**TEXT PASSAGE:**
··········
January 23, 2013: Another semester, another scribe post. Sunny. Blue sky. Butt cold. MOTHER O' PEARL IT'S COLD! Luckily we're inside, studying calculus. With our nice laptops. Speaking of laptops, for those of you that didn't know, the MLTI Laptop Program expires next year. Survey's are being sent out to homes asking for student and parent input regarding the pros and cons of having laptops. Hopefully the school will work something out for next year. But if not . . . SUCKS FOR YOU, JUNIORS!
Instructions for Class:
1) Sit somewhere you've never sat before with someone new
2) Take out exam Sections A and B
Today, O'Brien provided us with an opportunity to thoroughly look over the midterm. We started by looking at the Free Response Questions (FRQ). He drew our attention to how the question was from Form B, which is the test that people who are "sick" on exam day take.
··········
**ROWS:**
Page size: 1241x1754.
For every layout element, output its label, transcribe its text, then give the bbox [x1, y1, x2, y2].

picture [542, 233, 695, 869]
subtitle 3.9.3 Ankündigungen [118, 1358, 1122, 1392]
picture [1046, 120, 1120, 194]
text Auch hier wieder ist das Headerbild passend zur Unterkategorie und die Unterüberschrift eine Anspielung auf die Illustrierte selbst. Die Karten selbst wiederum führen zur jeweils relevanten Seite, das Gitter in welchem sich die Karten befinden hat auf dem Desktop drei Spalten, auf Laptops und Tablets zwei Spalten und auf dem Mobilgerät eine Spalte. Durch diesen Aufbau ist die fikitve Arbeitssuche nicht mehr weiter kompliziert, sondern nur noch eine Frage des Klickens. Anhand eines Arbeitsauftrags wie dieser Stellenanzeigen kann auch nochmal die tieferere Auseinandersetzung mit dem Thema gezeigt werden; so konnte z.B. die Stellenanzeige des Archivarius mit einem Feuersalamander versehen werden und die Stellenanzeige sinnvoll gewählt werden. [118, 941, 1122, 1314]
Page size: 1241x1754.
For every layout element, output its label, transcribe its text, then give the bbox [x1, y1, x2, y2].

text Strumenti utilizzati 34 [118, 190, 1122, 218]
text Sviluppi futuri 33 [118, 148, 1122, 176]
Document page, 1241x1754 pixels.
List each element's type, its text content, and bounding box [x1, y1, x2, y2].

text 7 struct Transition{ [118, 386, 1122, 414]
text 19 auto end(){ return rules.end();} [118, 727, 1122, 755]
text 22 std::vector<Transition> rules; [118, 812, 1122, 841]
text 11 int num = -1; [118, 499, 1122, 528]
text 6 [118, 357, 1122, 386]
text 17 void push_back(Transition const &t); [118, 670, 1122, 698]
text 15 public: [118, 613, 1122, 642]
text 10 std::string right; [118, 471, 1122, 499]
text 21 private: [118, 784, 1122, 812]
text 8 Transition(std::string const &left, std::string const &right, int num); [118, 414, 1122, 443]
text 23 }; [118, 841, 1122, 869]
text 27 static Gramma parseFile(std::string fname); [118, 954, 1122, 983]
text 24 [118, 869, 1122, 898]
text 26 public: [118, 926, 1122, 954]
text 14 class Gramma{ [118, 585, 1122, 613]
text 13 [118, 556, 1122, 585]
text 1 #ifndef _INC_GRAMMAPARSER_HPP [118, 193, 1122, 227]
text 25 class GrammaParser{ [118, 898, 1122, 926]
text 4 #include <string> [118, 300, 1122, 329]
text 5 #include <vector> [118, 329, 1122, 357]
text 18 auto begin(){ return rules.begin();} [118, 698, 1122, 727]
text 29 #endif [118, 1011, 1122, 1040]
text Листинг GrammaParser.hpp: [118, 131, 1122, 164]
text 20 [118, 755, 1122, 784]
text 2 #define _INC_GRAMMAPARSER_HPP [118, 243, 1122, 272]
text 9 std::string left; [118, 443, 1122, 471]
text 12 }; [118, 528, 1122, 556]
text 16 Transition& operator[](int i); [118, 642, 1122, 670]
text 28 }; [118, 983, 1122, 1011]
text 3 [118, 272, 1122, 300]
··········
**PROBLEM TO SOLVE:**
Answer these questions using the calculus class scribe post.
1. Which program expires next year?
2. Which exam sections are students told to take out?
3. Which form was the free response question taken from?

**FINISHED ANSWER:**
1. The MLTI Laptop Program
2. Sections A and B
3. Form B